JosephFerano/Notes-TheAlgorithmDesignManual

Fork 0

Joseph Ferano 3e61af6cac Chapter 3 with one exercise; reversing words in a sentence in-place

2023-01-09 13:17:55 +07:00

10 KiB

Raw Blame History

Notes & Exercises: The Algorith Design Manual

Chapter 1
Chapter 2
Chapter 3

Chapter 1

1.1 Robots

An algorithm is a procedure that takes any of the possible input instances and transforms it to the desired output.

The Robot arm problem is presented where it is trying to solder contact points and visit all points in the shortest path possible.

The first algorithm considered is NearestNeighbor. However this is a naïve, and the arm hopscotches around

Next we consider ClosestPair, but that too misses in certain instances.

Next is OptimalTSP, which will always give the correct result because it enumerates all possible combinations and return the one with the shortest path. For 20 points however, the algorithm grows at a right of O(n!). TSP stands for Traveling Salesman Problem.

TODO Implement NearestNeighbor

TODO Implement ClosestPair

TODO Implement OptimalTSP for N < 8

1.2 Right Jobs

Here we are introduced to the Movie Scheduling Problem where we try to pick the largest amount of mutually non-overlapping movies an actor can pick to maximize their time. Algorithms considered are EarliestJobFirst to start as soon as possible, and then ShortestJobFirst to be done with it the quickest, but both fail to find optimal solutions.

ExhaustiveScheduling grows at a rate of O(2ⁿ) which is much better than O(n!) as in the previous problem. Finally OptimalScheduling improves efficiency by first removing candidates that are overlapping such that it doesn't even compare them.

1.3 Correctness

It's important to be clear about the steps in pseudocode when designing algorithms on paper. There are important things to consider about algorithm correctness;

Verifiability
Simplicity
Think small
Think exhaustively
Hunt for the weakness
Go for a tie
Seek extremes

Other tecniques include Induction, Recursion, and Summations.

1.4 Modeling

Most algorithms are designed to work on rigorously defined abstract structures. These fundamental structures include;

Permutations
Subsets
Trees
Graphs
Points
Polygons
Strings

1.5-1.6 War Story about Psychics

Chapter 2

2.1 RAM Model of Computation

This is a simpler kind of Big Oh where

Each simple operation is 1 step
Loops and Subroutines are composition of simple operations
Each memory access is one time step

Like flat earth theory, in practice we use it when engineering certain structures because we don't take into account the curvature of the Earth.

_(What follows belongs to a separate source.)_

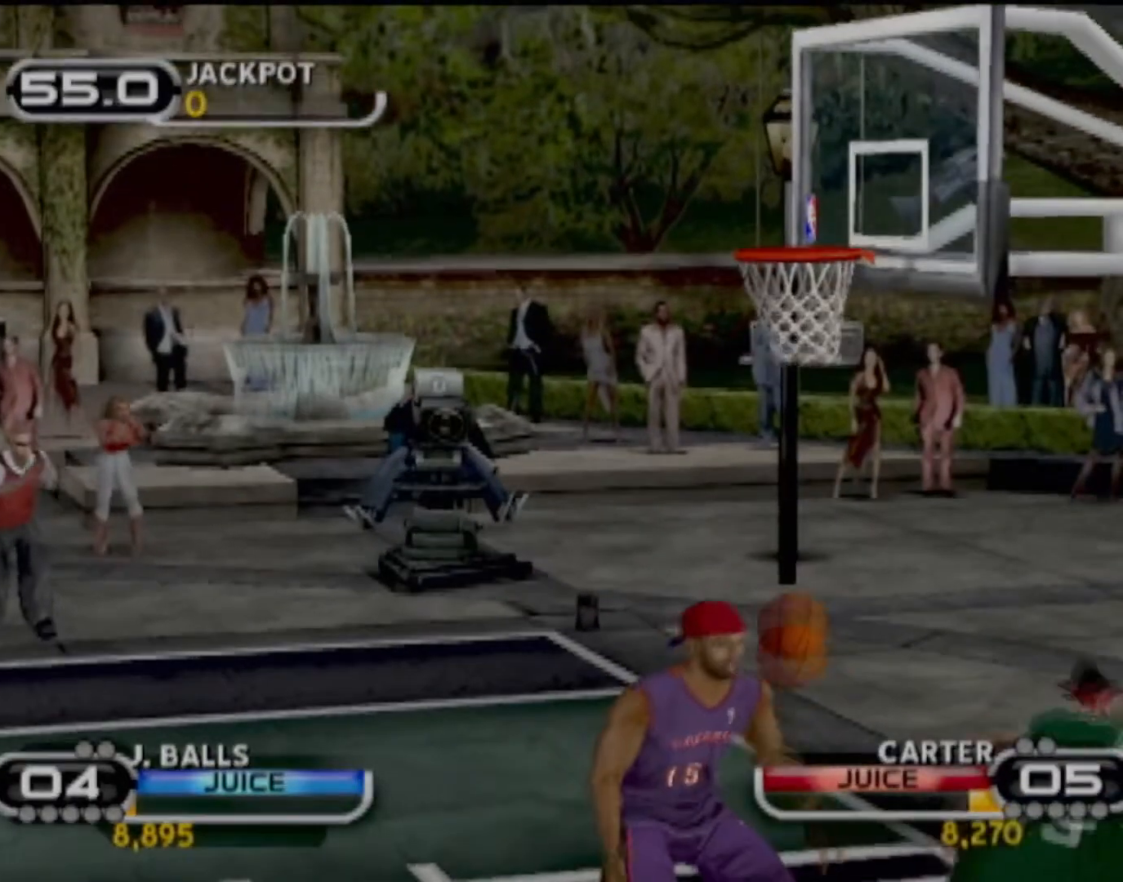
{"buttons": [], "left_stick": "center", "events": []}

We can already apply the concept of worst, average, and best case to this model.

2.2 Big Oh

The previous model often requires concrete implementations to actually measure correctly, so instead Big Oh gives us a better, simpler framework for discussing the relative performance between algorithms. It ignores factors that don't impact how algorithms scale.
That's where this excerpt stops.